__WHAT TO PRODUCE__. Swap "visible" for "shown" in the records, from their first line through the line holding "7: (507, 79)", inclusive, and give those lines back with nothing else changed.

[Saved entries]
***
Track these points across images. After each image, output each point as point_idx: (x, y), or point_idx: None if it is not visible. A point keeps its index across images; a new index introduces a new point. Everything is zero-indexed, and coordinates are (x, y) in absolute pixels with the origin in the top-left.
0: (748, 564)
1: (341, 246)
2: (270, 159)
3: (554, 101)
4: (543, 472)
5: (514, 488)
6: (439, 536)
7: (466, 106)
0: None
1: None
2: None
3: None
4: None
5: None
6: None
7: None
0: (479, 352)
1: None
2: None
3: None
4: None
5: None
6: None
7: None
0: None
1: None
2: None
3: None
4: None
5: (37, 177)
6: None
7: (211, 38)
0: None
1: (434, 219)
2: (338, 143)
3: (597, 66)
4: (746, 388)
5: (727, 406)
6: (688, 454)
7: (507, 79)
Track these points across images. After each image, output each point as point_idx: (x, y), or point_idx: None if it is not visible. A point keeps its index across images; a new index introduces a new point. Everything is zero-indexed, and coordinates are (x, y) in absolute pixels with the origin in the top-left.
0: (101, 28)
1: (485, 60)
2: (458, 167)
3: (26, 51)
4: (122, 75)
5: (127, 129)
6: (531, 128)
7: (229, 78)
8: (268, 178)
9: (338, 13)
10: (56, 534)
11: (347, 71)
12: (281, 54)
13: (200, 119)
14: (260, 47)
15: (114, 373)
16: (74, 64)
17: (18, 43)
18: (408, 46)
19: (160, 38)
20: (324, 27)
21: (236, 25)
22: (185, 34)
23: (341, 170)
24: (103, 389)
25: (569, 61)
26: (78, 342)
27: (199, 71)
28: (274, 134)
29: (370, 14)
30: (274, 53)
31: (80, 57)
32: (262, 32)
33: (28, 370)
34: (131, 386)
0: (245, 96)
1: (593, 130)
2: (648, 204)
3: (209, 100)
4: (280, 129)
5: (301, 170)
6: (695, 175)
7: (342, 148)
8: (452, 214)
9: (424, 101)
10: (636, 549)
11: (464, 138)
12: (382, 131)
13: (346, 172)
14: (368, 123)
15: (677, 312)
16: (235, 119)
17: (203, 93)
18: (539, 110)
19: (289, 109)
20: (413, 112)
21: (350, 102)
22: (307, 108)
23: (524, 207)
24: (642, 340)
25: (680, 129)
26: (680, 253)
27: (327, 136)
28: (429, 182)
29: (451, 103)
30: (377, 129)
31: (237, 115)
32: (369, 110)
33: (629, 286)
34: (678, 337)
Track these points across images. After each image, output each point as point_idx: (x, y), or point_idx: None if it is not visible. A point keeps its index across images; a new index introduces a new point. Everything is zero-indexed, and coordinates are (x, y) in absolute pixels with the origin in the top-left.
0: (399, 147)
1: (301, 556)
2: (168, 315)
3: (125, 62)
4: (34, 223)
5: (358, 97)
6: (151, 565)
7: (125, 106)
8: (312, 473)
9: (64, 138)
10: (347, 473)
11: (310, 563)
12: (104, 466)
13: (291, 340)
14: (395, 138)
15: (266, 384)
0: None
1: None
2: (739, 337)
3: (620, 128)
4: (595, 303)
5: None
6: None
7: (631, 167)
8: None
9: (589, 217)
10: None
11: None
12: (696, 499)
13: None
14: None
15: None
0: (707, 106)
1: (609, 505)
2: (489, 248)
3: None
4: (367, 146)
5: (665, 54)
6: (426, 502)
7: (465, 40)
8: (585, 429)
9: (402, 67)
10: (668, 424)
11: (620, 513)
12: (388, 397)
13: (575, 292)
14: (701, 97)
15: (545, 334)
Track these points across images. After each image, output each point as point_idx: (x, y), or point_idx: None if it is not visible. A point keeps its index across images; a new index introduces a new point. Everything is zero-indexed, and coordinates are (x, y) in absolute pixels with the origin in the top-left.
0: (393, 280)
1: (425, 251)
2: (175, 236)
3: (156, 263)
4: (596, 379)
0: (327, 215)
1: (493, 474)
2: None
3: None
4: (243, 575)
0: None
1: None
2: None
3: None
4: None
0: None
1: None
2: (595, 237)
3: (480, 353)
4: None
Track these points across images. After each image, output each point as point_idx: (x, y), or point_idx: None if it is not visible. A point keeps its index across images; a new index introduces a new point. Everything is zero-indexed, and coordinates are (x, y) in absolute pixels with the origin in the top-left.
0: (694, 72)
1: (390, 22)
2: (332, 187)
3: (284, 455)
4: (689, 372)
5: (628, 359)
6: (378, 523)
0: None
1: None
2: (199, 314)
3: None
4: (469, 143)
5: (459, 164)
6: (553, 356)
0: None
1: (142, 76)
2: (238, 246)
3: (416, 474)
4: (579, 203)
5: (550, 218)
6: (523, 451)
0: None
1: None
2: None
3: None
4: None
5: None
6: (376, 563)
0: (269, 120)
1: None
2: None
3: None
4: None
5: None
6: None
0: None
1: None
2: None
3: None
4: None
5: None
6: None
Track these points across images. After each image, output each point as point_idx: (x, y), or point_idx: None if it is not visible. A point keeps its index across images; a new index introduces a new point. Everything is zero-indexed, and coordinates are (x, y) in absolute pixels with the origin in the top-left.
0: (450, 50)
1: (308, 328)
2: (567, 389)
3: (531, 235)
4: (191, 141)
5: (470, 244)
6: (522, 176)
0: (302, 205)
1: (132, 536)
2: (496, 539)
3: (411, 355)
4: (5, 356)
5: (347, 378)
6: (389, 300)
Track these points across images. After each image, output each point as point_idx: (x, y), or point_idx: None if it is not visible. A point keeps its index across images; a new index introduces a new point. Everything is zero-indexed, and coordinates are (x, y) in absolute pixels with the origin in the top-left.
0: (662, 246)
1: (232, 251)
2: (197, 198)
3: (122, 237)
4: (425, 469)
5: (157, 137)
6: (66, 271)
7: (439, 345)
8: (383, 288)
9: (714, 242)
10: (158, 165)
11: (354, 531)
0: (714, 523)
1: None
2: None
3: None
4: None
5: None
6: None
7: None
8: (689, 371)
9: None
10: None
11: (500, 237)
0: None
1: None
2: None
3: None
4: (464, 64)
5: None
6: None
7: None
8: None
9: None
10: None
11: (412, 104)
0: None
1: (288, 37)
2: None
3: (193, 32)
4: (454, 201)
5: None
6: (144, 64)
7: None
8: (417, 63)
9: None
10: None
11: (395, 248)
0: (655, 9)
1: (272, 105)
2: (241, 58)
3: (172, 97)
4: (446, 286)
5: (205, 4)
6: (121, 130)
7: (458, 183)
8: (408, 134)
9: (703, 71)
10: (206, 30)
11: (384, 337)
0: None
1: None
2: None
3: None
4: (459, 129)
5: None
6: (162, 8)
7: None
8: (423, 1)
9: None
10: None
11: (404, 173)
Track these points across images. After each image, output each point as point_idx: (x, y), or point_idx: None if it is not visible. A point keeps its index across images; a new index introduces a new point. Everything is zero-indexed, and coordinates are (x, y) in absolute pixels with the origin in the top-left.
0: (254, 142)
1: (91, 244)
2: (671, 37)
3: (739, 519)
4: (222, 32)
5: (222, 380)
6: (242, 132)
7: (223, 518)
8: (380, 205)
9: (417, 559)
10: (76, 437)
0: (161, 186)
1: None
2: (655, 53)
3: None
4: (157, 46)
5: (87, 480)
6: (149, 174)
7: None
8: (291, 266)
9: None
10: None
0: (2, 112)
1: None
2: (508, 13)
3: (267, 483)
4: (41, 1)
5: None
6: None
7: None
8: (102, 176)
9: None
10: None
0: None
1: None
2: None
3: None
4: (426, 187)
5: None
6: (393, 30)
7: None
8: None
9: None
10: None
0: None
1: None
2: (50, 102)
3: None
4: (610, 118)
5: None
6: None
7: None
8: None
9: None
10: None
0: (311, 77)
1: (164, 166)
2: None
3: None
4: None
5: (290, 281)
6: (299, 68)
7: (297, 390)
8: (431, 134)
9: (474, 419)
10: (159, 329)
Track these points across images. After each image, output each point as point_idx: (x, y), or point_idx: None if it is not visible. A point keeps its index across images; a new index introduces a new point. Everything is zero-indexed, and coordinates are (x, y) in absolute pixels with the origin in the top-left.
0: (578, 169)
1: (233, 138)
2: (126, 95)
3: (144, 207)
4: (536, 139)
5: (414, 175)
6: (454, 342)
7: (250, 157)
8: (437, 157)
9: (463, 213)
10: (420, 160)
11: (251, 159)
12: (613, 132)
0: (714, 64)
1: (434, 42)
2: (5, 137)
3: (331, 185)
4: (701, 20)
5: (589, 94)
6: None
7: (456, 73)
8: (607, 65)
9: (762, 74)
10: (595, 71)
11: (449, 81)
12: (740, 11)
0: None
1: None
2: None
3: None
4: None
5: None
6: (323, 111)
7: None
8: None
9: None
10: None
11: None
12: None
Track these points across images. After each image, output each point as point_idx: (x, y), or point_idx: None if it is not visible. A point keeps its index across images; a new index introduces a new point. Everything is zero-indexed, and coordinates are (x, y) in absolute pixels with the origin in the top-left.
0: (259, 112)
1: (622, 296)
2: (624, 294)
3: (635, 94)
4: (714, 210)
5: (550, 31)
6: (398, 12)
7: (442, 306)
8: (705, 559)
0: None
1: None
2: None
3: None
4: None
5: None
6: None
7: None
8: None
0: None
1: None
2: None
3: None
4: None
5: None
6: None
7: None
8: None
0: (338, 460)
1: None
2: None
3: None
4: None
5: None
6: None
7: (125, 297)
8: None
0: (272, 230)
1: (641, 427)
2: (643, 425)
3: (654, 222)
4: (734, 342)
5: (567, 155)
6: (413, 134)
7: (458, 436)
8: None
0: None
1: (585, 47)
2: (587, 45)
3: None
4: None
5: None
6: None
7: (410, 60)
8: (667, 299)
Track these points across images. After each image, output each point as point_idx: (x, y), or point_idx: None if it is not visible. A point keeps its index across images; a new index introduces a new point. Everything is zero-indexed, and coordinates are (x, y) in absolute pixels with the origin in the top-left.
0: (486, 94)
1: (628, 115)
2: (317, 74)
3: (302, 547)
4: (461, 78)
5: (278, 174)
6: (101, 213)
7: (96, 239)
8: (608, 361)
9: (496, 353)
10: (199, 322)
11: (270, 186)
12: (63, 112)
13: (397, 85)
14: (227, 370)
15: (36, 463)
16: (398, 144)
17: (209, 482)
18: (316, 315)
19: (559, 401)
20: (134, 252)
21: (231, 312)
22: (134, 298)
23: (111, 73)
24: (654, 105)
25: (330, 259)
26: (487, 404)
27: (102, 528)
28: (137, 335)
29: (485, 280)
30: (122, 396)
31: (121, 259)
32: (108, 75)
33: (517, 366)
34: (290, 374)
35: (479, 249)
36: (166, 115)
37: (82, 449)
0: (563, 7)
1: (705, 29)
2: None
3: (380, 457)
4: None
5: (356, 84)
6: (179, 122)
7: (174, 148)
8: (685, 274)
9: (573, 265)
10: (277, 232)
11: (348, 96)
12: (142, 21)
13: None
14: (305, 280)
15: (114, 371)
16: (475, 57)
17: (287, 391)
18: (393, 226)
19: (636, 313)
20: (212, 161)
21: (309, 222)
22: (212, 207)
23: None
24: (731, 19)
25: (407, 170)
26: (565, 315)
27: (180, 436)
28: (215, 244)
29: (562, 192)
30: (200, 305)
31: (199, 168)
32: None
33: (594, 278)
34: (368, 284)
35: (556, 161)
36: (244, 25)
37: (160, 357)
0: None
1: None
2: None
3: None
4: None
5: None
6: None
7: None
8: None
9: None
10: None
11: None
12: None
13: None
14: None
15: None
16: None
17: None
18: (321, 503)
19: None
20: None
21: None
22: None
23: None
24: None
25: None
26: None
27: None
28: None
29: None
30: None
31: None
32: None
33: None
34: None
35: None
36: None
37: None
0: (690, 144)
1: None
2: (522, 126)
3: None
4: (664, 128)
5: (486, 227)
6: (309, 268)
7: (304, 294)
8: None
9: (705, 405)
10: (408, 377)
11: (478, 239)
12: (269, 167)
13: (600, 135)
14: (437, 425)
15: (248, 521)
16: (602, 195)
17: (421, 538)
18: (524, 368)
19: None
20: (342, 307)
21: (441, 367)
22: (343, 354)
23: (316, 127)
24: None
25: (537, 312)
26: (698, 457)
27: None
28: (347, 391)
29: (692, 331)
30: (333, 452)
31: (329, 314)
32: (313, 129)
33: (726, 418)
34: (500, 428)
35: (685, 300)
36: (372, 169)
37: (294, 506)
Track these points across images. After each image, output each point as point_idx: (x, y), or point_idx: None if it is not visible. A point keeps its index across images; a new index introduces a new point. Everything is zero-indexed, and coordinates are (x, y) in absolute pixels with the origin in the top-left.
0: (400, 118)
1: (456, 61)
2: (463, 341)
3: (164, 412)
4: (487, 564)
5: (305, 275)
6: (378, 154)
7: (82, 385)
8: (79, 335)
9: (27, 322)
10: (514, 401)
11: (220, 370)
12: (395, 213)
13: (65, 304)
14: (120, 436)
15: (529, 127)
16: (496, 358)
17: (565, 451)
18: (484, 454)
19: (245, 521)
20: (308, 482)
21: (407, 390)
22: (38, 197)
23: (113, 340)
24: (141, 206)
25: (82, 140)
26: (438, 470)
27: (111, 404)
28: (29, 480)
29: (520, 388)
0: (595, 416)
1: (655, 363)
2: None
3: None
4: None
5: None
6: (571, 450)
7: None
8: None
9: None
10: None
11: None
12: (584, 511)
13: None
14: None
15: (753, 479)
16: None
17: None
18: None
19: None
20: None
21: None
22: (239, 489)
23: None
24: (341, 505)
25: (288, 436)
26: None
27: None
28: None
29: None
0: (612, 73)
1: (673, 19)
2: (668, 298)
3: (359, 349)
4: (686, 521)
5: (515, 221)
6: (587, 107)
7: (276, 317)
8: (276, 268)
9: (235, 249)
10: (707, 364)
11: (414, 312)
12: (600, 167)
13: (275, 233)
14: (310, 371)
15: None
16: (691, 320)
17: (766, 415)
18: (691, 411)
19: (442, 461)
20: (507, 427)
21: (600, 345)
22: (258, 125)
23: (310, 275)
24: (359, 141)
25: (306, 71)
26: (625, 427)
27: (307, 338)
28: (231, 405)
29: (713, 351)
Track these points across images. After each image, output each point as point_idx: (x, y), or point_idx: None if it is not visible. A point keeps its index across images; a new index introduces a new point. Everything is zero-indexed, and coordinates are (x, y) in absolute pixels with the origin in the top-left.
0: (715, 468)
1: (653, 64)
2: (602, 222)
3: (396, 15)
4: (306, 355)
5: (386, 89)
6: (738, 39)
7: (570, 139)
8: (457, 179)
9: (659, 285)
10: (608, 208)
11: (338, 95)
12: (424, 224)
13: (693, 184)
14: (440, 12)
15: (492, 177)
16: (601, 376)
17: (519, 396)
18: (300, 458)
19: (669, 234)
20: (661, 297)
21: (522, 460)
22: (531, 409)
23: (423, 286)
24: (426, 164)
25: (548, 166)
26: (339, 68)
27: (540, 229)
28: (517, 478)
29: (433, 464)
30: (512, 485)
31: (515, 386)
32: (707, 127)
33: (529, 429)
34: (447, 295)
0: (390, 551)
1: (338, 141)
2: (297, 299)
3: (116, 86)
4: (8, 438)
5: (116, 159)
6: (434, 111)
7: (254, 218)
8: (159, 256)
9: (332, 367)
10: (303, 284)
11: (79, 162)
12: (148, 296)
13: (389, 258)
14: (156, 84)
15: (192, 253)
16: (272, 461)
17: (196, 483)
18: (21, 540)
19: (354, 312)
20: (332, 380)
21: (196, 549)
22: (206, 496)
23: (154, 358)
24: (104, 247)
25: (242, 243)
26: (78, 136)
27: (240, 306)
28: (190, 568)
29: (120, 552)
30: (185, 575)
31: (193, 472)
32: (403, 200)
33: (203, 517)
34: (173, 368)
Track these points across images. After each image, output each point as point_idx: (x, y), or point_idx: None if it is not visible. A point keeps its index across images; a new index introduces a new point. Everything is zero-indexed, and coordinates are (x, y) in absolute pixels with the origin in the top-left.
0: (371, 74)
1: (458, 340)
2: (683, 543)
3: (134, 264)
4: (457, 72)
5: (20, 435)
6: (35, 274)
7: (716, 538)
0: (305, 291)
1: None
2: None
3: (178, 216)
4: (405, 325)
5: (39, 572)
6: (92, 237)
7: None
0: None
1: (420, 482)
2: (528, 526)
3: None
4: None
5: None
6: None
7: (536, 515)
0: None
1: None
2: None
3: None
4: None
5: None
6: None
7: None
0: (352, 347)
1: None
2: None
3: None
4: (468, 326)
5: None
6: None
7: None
***
__RESPONSE__.
Track these points across images. After each image, output each point as point_idx: (x, y), or point_idx: None if it is not shown. A point keeps its index across images; a new index introduces a new point. Everything is zero-indexed, and coordinates are (x, y) in absolute pixels with the origin in the top-left.
0: (748, 564)
1: (341, 246)
2: (270, 159)
3: (554, 101)
4: (543, 472)
5: (514, 488)
6: (439, 536)
7: (466, 106)
0: None
1: None
2: None
3: None
4: None
5: None
6: None
7: None
0: (479, 352)
1: None
2: None
3: None
4: None
5: None
6: None
7: None
0: None
1: None
2: None
3: None
4: None
5: (37, 177)
6: None
7: (211, 38)
0: None
1: (434, 219)
2: (338, 143)
3: (597, 66)
4: (746, 388)
5: (727, 406)
6: (688, 454)
7: (507, 79)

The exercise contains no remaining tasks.